An AnonKey is a string of text that represents a participant in your research. You type in the name of the research participant into the text-box above, along with their unique participant number, and you get the AnonKey that you store in your database instead of their name.

The purpose of this is to protect participants’ privacy. If your data is stolen or leaked, nobody would be able to determine who the participants were using the AnonKey. But, if a participant withdraws their consent from the study, you can ask them for their name and participant number (which you provided when they agreed to join the study), generate the AnonKey again, and look for a match in your database to delete it.

By requiring the name in addition to the participant number to delete their data, we can be more sure that the person making the request is correct that the number they are providing is their participant number, and also prevents us from acting on fraudulent deletion requests, since they would not know what name corresponds to each participant number.

A Small Warning

If you spell the participant’s name incorrectly when you save their data into your database, your AnonKey will not match their real name. If you then need to delete their data later on, you will not be able to match your saved AnonKey with the new one you generate using the correct spelling of their name.

Some variation is allowed (differences in spaces, diacritics, and capitalisation), but it’s much easier to just type in their name correctly the first time.

Details for Nerds

The prefix of the AnonKey is the hexadecimal version number that stops at “v”, and then the hexadecimal encoded participant number that stops at “n” (this ensures AnonKeys never clash for different individuals, whether or not their names are identical).

The participant’s name is preprocessed by removing spaces, diacritics, substituting text in a non-Latin script for punycode, removing non-printable US-ASCII characters, and then converting all characters to lowercase (in that order).

The base of the AnonKey is the SHA-256 hash of the preprocessed name, salted with the participant number, the string “AnonKey”, and the AnonKey version number.

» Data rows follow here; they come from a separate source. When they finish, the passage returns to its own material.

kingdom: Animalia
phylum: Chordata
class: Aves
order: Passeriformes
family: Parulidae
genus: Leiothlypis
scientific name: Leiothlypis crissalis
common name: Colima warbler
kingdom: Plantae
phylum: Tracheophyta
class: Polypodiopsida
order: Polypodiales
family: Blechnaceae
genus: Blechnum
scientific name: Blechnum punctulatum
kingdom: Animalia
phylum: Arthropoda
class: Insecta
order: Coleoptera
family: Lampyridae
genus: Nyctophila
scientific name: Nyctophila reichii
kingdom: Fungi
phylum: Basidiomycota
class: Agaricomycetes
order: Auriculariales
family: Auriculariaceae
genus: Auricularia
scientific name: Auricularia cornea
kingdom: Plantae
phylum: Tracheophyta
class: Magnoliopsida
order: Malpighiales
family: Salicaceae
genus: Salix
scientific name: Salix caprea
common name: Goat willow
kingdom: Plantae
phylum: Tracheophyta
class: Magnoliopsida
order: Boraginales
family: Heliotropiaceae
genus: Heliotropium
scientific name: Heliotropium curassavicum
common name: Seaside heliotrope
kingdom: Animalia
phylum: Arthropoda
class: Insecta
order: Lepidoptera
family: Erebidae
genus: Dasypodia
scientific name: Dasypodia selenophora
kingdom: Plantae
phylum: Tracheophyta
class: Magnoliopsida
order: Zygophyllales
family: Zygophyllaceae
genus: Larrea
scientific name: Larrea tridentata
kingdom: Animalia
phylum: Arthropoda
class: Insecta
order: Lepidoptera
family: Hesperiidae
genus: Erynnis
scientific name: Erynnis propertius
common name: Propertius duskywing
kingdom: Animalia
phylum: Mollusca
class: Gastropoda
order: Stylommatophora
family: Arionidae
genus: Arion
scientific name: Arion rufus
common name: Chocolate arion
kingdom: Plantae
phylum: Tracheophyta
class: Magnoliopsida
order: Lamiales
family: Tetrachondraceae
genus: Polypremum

This is then encoded in Base64, but with “+” and “/” replaced with “-“ and “_” respectively, and all trailing equals signs removed.

The AnonKey is suffixed by a three-digit hexadecimal checksum calculated as the sum of the US-ASCII values of every character before the third last character, modulo \(16^3\).

View the source code.

EBNF

AnonKey = prefix, base, checksum;
prefix = version, participant number;
version = hex number, "v";
hex number = (hex char - "0", {hex char}) | "0";
hex char = [0-9a-f];
participant number = hex number, "n";
base = 43 * base64 char;
base64 char = [0-9a-zA-Z-_]
checksum = 3 * hex char;

Regex

/(([1-9a-f][0-9a-f]*)|0)v(([1-9a-f][0-9a-f]*)|0)n[0-9a-zA-Z-_]{43}[0-9a-f]{3}/